━━━ 分析用テキスト

また、冷却容器2には、反応炉の中心から周縁に向けて冷媒が流れるように冷媒の出入口が設けられているが、中心から周縁に向けて冷媒が流れる構成に限定されることはない。冷却容器2の各所で冷却が均一に行われるために、流路の途中に仕切板を設けて冷媒の流れを均一にすることもできる。図1に示すように、電流導入端子10を冷却するために反応容器1の上方に設けられた冷却容器2以外に、サセプタの対面7を冷却するために反応容器1の下方にも別の冷却容器を設けることができる。
【0016】
次に、結晶膜を生成するための気相成長反応が行われる反応容器1及びその内部を図1により詳細に説明する。基板3は成長面を下向きにした状態で基板ホルダー4により保持されているが、上向きに保持される構造でもよく、成長面の向きは特に限定されない。基板ホルダー7は、直径が2インチ、3インチ、4インチ又は6インチの基板を1枚保持できるが、特にこれらの大きさの基板に限定されない。回転自在に保持されたサセプタ6を回転駆動器15から伝達される回転駆動力により回転させることができる。サセプタ6を回転させる場合には、回転駆動器15からの回転駆動力は、磁性流体シール等の手段により反応容器1の密封性を損なわないように回転自在にシールされた回転駆動軸16を介して、回転駆動軸16のサセプタ側先端に固定された回転板17に伝達される。サセプタ6の周縁部及び回転板17の周縁部にはそれぞれ歯車が設けられており、それらが互いに噛み合わさることにより回転駆動器15からの回転駆動力はサセプタ6に伝達されて、サセプタ6は回転する。このようにしてサセプタを回転させることにより均一な膜質及び膜厚の結晶膜を得ることができる。
【0017】
サセプタ6は、サセプタの対面7とともに反応炉8を形成し、反応炉8は、反応容器1に収められ密封され、反応炉8には原料ガス導入部11が設けられている。気相成長反応は、電流導入端子10から導入される電流により発熱するヒータ9で基板3を加熱しながら、原料ガス導入部11から原料ガスを供給することにより行われ、基板3の成長面には結晶膜が形成される。気相成長反応に用いられた原料ガスは、そのまま反応ガスとして反応ガス排出部12から排出される。例えば、図2において、反応炉8の中心部に設けられた原料ガス導入部11からの原料ガスは、原料ガス導入部11から放射状に吹き出し、基板3の成長面に対して水平に供給されるが、このような形態に限定されることはない。基板ホルダー4には、ヒータ9からの熱を基板3に均一に熱を伝達するために均熱板5を設けてもよい。気相成長反応中、サセプタ6を常時回転させることが好ましく、サセプタ6の回転方向及び回転速度は、回転駆動器15の回転方向及び回転速度を変化させることにより、任意に設定することができる。各基板間において均一な膜厚及び膜質を得るためには、各基板ホルダー4を反応炉の中心に対して同一円周上に配置して、原料ガス導入部11からの距離を等しくすることが好ましいが、特に限定されない。

━━━━━━
━━━ 提供データ

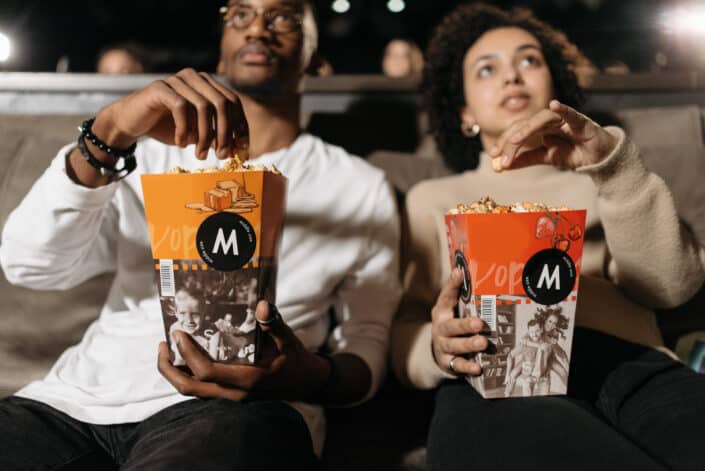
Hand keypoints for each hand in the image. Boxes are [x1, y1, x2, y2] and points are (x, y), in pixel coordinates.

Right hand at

━━━━━━
━━━ 提供データ

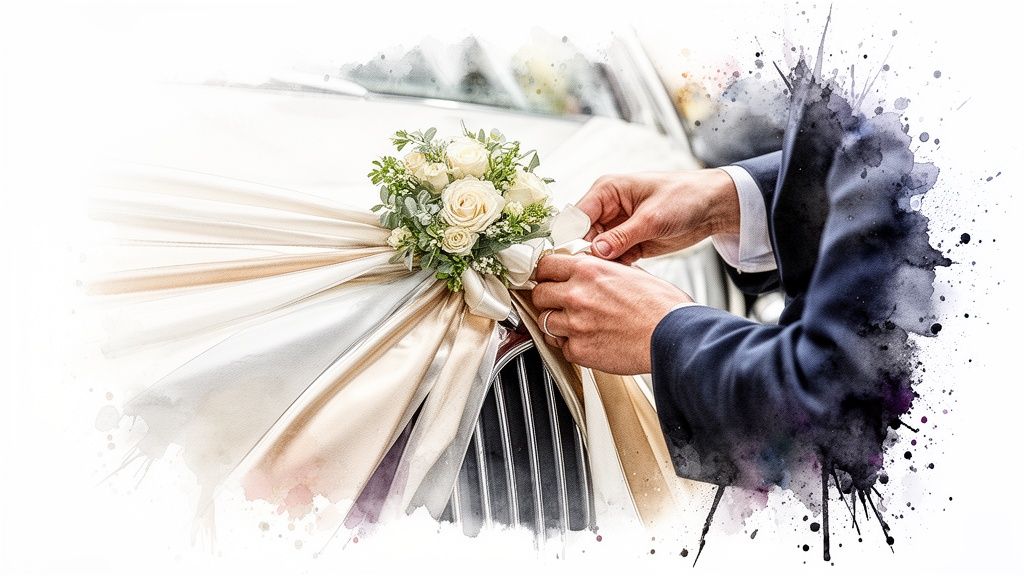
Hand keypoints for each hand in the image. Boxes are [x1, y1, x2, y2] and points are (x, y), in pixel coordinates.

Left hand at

━━━━━━

**課題の詳細**
気相成長装置についての文章のうち、「また、冷却容器2には、反応炉」を含む語句で始まり「却容器を設けることができる。」で終わる部分を、「冷媒」を「冷却材」に置き換えて書き直してください。

**この課題の解答**
また、冷却容器2には、反応炉の中心から周縁に向けて冷却材が流れるように冷却材の出入口が設けられているが、中心から周縁に向けて冷却材が流れる構成に限定されることはない。冷却容器2の各所で冷却が均一に行われるために、流路の途中に仕切板を設けて冷却材の流れを均一にすることもできる。図1に示すように、電流導入端子10を冷却するために反応容器1の上方に設けられた冷却容器2以外に、サセプタの対面7を冷却するために反応容器1の下方にも別の冷却容器を設けることができる。